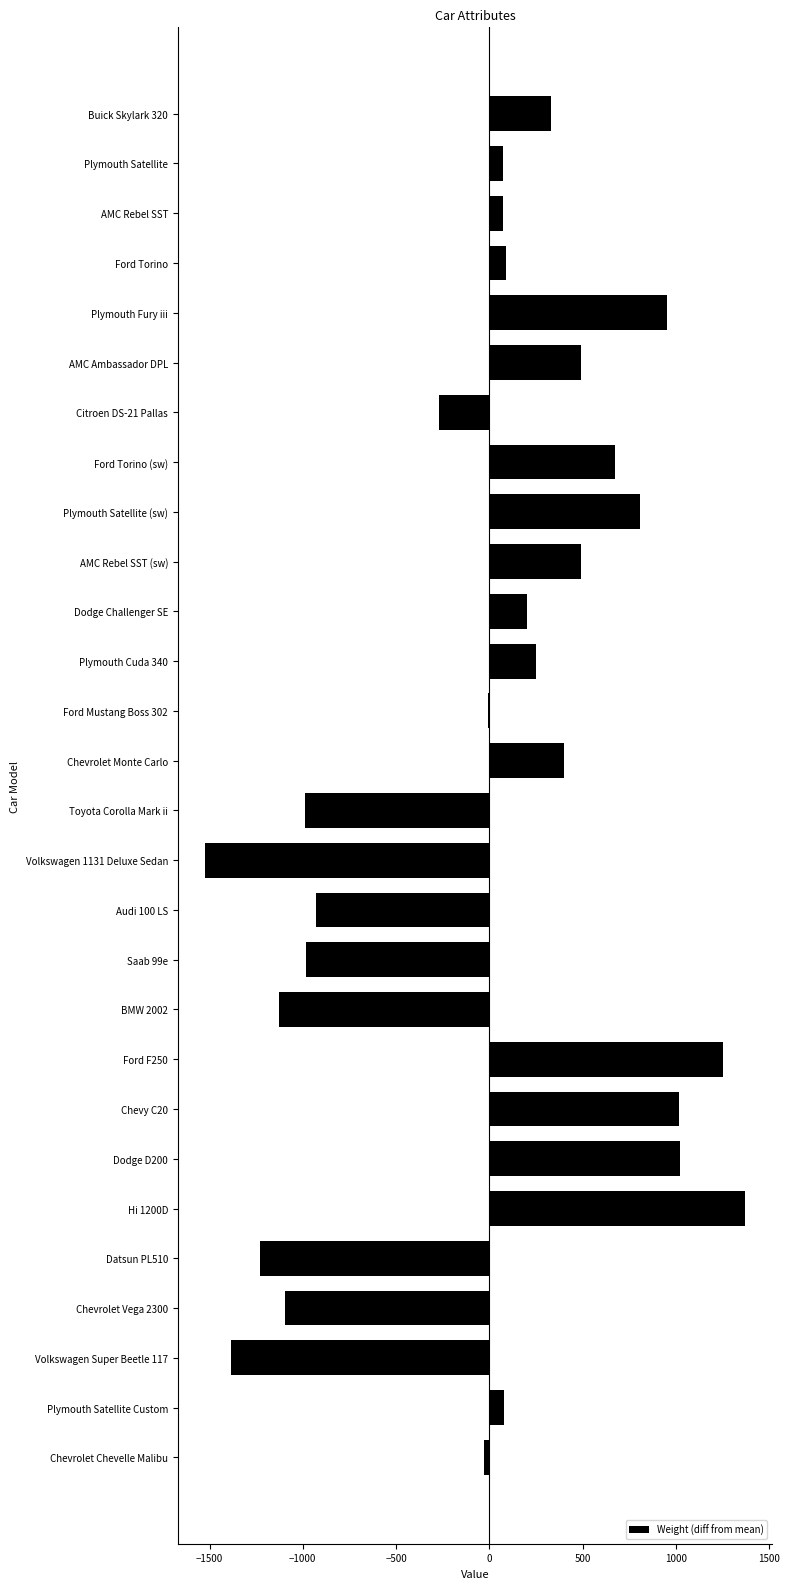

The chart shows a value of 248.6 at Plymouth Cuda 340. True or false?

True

--

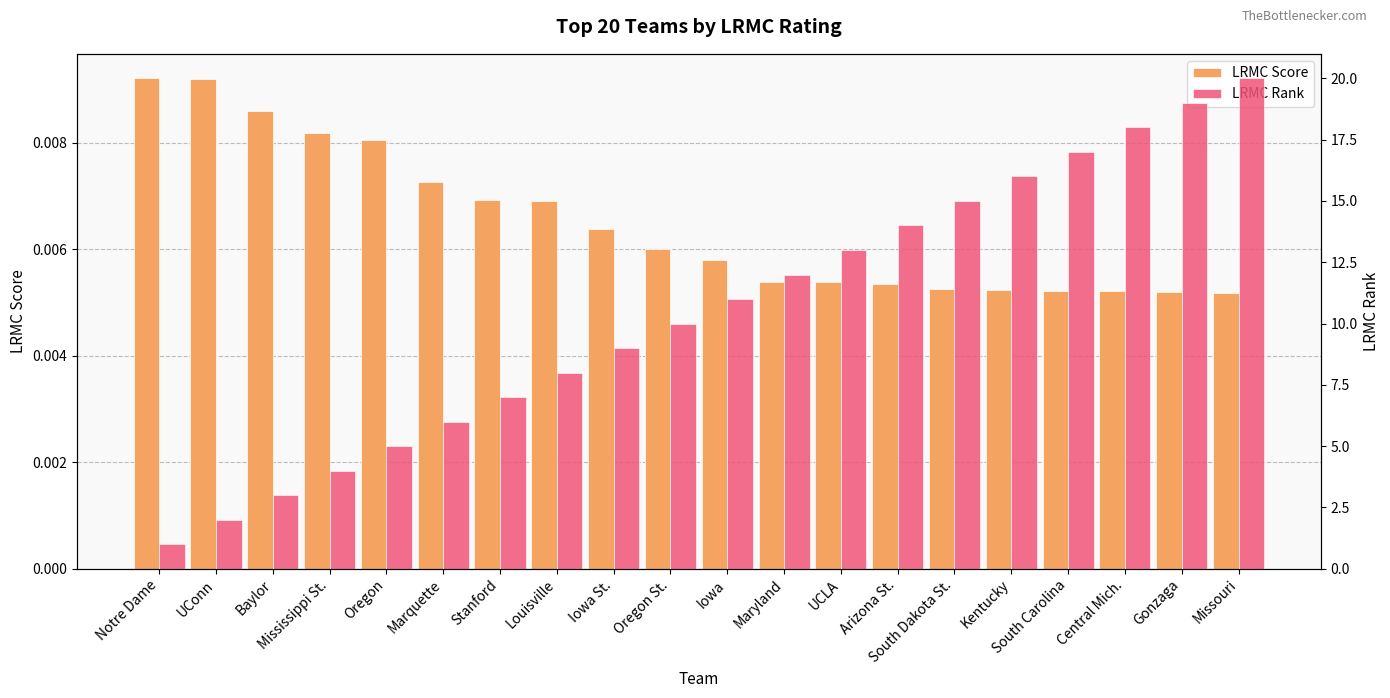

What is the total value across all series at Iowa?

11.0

...

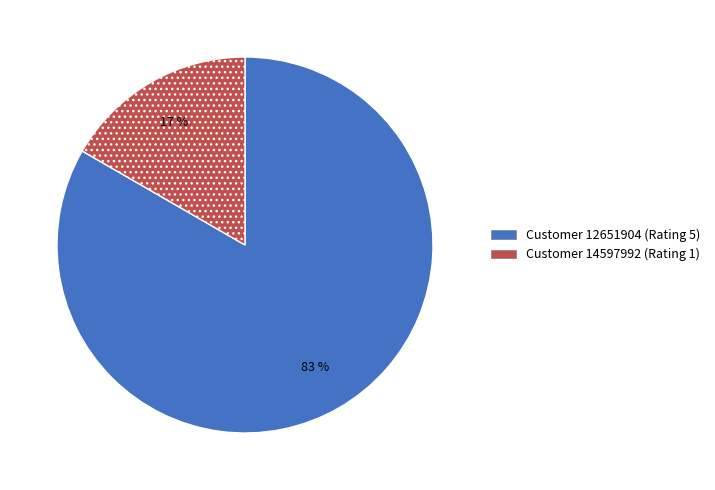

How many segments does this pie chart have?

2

*ACTIVITY*:
Count the lines in the data above that contain the string "chart". Reply with the number alone.

*RESPONSE BOX*:
2